TASK INSTRUCTIONS >> Carry over every entry exactly as it appears in the records.

Saved data entries:
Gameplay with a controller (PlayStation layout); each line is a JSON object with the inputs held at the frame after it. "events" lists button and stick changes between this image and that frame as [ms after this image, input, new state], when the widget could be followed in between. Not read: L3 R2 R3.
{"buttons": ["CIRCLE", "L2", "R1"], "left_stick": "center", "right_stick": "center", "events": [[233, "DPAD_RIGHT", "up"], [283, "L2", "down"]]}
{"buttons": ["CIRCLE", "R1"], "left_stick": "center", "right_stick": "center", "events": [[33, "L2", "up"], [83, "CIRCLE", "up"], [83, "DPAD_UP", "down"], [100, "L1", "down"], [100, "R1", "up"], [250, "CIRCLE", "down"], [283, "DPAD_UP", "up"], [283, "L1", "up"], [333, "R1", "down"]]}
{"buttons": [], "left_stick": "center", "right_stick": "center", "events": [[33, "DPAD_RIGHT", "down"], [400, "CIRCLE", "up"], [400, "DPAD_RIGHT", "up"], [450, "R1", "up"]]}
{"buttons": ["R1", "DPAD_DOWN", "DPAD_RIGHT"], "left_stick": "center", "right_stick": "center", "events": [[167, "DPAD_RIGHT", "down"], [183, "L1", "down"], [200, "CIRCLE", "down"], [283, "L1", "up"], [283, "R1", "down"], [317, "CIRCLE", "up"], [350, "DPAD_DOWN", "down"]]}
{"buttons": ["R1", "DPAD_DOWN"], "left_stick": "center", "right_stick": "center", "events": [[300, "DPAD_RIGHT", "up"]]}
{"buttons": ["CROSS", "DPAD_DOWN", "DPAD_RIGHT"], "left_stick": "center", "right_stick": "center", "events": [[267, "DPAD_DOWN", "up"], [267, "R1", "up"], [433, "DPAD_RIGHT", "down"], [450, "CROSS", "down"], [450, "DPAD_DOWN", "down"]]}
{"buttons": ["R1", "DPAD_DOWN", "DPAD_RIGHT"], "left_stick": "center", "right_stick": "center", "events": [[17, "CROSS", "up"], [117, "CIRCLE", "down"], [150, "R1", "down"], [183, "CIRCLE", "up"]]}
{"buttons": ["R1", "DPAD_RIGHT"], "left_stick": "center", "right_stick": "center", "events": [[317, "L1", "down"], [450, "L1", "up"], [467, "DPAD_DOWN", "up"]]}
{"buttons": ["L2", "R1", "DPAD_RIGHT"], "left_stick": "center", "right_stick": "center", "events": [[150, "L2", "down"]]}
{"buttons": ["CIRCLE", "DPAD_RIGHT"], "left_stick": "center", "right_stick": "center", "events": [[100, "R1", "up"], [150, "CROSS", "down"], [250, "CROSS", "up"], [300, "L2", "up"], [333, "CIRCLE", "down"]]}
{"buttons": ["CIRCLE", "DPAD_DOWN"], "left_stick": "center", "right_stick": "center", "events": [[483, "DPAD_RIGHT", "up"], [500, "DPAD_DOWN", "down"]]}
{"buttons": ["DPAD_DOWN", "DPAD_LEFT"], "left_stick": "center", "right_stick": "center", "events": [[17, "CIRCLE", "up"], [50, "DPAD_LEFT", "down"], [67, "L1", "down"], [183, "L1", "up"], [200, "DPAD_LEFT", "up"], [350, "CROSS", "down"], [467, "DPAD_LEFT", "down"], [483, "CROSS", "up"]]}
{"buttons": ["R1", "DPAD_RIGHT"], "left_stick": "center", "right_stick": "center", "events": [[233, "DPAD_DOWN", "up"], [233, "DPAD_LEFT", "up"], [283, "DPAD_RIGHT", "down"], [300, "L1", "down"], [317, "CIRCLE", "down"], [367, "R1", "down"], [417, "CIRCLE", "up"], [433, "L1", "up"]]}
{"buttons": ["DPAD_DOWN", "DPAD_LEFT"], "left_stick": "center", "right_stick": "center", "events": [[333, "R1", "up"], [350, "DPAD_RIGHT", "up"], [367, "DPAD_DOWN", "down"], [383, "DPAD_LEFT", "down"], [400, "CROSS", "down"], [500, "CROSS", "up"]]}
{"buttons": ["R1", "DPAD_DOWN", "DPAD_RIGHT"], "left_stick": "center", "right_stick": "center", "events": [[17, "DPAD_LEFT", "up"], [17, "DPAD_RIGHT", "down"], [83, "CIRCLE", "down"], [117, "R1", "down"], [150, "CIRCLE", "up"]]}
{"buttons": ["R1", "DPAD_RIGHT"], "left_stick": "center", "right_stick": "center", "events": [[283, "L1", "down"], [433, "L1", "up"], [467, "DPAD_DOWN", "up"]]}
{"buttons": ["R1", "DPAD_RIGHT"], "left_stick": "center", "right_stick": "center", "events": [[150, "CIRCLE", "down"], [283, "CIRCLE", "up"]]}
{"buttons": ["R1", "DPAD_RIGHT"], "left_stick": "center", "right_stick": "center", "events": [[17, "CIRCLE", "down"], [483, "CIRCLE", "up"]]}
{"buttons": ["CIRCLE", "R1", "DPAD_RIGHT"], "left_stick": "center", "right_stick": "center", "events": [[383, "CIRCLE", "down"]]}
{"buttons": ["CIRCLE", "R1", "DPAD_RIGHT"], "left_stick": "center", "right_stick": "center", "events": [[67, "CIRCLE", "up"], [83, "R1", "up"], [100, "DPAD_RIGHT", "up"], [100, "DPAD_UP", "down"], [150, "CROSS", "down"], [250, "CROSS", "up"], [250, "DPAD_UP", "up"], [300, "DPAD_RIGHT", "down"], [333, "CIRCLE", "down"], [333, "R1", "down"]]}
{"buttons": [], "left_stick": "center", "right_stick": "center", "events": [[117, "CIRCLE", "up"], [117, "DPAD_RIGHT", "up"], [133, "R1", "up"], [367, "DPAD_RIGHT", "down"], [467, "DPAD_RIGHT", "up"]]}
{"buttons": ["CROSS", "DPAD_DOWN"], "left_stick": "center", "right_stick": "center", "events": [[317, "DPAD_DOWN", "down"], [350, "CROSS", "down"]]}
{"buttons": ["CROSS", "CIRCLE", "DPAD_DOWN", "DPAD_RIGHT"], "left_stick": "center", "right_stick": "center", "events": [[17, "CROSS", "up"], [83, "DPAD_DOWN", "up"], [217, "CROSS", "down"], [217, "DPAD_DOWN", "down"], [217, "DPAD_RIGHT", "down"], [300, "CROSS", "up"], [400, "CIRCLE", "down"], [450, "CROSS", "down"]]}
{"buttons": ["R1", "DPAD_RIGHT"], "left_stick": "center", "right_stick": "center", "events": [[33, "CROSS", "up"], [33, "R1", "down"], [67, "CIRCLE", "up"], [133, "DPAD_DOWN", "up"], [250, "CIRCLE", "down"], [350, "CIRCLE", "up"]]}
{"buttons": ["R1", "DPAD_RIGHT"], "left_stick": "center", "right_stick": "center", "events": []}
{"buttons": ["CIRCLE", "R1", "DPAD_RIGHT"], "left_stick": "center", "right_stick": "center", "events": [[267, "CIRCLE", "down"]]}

SOLUTION TO THE EXERCISE >>
Gameplay with a controller (PlayStation layout); each line is a JSON object with the inputs held at the frame after it. "events" lists button and stick changes between this image and that frame as [ms after this image, input, new state], when the widget could be followed in between. Not read: L3 R2 R3.
{"buttons": ["CIRCLE", "L2", "R1"], "left_stick": "center", "right_stick": "center", "events": [[233, "DPAD_RIGHT", "up"], [283, "L2", "down"]]}
{"buttons": ["CIRCLE", "R1"], "left_stick": "center", "right_stick": "center", "events": [[33, "L2", "up"], [83, "CIRCLE", "up"], [83, "DPAD_UP", "down"], [100, "L1", "down"], [100, "R1", "up"], [250, "CIRCLE", "down"], [283, "DPAD_UP", "up"], [283, "L1", "up"], [333, "R1", "down"]]}
{"buttons": [], "left_stick": "center", "right_stick": "center", "events": [[33, "DPAD_RIGHT", "down"], [400, "CIRCLE", "up"], [400, "DPAD_RIGHT", "up"], [450, "R1", "up"]]}
{"buttons": ["R1", "DPAD_DOWN", "DPAD_RIGHT"], "left_stick": "center", "right_stick": "center", "events": [[167, "DPAD_RIGHT", "down"], [183, "L1", "down"], [200, "CIRCLE", "down"], [283, "L1", "up"], [283, "R1", "down"], [317, "CIRCLE", "up"], [350, "DPAD_DOWN", "down"]]}
{"buttons": ["R1", "DPAD_DOWN"], "left_stick": "center", "right_stick": "center", "events": [[300, "DPAD_RIGHT", "up"]]}
{"buttons": ["CROSS", "DPAD_DOWN", "DPAD_RIGHT"], "left_stick": "center", "right_stick": "center", "events": [[267, "DPAD_DOWN", "up"], [267, "R1", "up"], [433, "DPAD_RIGHT", "down"], [450, "CROSS", "down"], [450, "DPAD_DOWN", "down"]]}
{"buttons": ["R1", "DPAD_DOWN", "DPAD_RIGHT"], "left_stick": "center", "right_stick": "center", "events": [[17, "CROSS", "up"], [117, "CIRCLE", "down"], [150, "R1", "down"], [183, "CIRCLE", "up"]]}
{"buttons": ["R1", "DPAD_RIGHT"], "left_stick": "center", "right_stick": "center", "events": [[317, "L1", "down"], [450, "L1", "up"], [467, "DPAD_DOWN", "up"]]}
{"buttons": ["L2", "R1", "DPAD_RIGHT"], "left_stick": "center", "right_stick": "center", "events": [[150, "L2", "down"]]}
{"buttons": ["CIRCLE", "DPAD_RIGHT"], "left_stick": "center", "right_stick": "center", "events": [[100, "R1", "up"], [150, "CROSS", "down"], [250, "CROSS", "up"], [300, "L2", "up"], [333, "CIRCLE", "down"]]}
{"buttons": ["CIRCLE", "DPAD_DOWN"], "left_stick": "center", "right_stick": "center", "events": [[483, "DPAD_RIGHT", "up"], [500, "DPAD_DOWN", "down"]]}
{"buttons": ["DPAD_DOWN", "DPAD_LEFT"], "left_stick": "center", "right_stick": "center", "events": [[17, "CIRCLE", "up"], [50, "DPAD_LEFT", "down"], [67, "L1", "down"], [183, "L1", "up"], [200, "DPAD_LEFT", "up"], [350, "CROSS", "down"], [467, "DPAD_LEFT", "down"], [483, "CROSS", "up"]]}
{"buttons": ["R1", "DPAD_RIGHT"], "left_stick": "center", "right_stick": "center", "events": [[233, "DPAD_DOWN", "up"], [233, "DPAD_LEFT", "up"], [283, "DPAD_RIGHT", "down"], [300, "L1", "down"], [317, "CIRCLE", "down"], [367, "R1", "down"], [417, "CIRCLE", "up"], [433, "L1", "up"]]}
{"buttons": ["DPAD_DOWN", "DPAD_LEFT"], "left_stick": "center", "right_stick": "center", "events": [[333, "R1", "up"], [350, "DPAD_RIGHT", "up"], [367, "DPAD_DOWN", "down"], [383, "DPAD_LEFT", "down"], [400, "CROSS", "down"], [500, "CROSS", "up"]]}
{"buttons": ["R1", "DPAD_DOWN", "DPAD_RIGHT"], "left_stick": "center", "right_stick": "center", "events": [[17, "DPAD_LEFT", "up"], [17, "DPAD_RIGHT", "down"], [83, "CIRCLE", "down"], [117, "R1", "down"], [150, "CIRCLE", "up"]]}
{"buttons": ["R1", "DPAD_RIGHT"], "left_stick": "center", "right_stick": "center", "events": [[283, "L1", "down"], [433, "L1", "up"], [467, "DPAD_DOWN", "up"]]}
{"buttons": ["R1", "DPAD_RIGHT"], "left_stick": "center", "right_stick": "center", "events": [[150, "CIRCLE", "down"], [283, "CIRCLE", "up"]]}
{"buttons": ["R1", "DPAD_RIGHT"], "left_stick": "center", "right_stick": "center", "events": [[17, "CIRCLE", "down"], [483, "CIRCLE", "up"]]}
{"buttons": ["CIRCLE", "R1", "DPAD_RIGHT"], "left_stick": "center", "right_stick": "center", "events": [[383, "CIRCLE", "down"]]}
{"buttons": ["CIRCLE", "R1", "DPAD_RIGHT"], "left_stick": "center", "right_stick": "center", "events": [[67, "CIRCLE", "up"], [83, "R1", "up"], [100, "DPAD_RIGHT", "up"], [100, "DPAD_UP", "down"], [150, "CROSS", "down"], [250, "CROSS", "up"], [250, "DPAD_UP", "up"], [300, "DPAD_RIGHT", "down"], [333, "CIRCLE", "down"], [333, "R1", "down"]]}
{"buttons": [], "left_stick": "center", "right_stick": "center", "events": [[117, "CIRCLE", "up"], [117, "DPAD_RIGHT", "up"], [133, "R1", "up"], [367, "DPAD_RIGHT", "down"], [467, "DPAD_RIGHT", "up"]]}
{"buttons": ["CROSS", "DPAD_DOWN"], "left_stick": "center", "right_stick": "center", "events": [[317, "DPAD_DOWN", "down"], [350, "CROSS", "down"]]}
{"buttons": ["CROSS", "CIRCLE", "DPAD_DOWN", "DPAD_RIGHT"], "left_stick": "center", "right_stick": "center", "events": [[17, "CROSS", "up"], [83, "DPAD_DOWN", "up"], [217, "CROSS", "down"], [217, "DPAD_DOWN", "down"], [217, "DPAD_RIGHT", "down"], [300, "CROSS", "up"], [400, "CIRCLE", "down"], [450, "CROSS", "down"]]}
{"buttons": ["R1", "DPAD_RIGHT"], "left_stick": "center", "right_stick": "center", "events": [[33, "CROSS", "up"], [33, "R1", "down"], [67, "CIRCLE", "up"], [133, "DPAD_DOWN", "up"], [250, "CIRCLE", "down"], [350, "CIRCLE", "up"]]}
{"buttons": ["R1", "DPAD_RIGHT"], "left_stick": "center", "right_stick": "center", "events": []}
{"buttons": ["CIRCLE", "R1", "DPAD_RIGHT"], "left_stick": "center", "right_stick": "center", "events": [[267, "CIRCLE", "down"]]}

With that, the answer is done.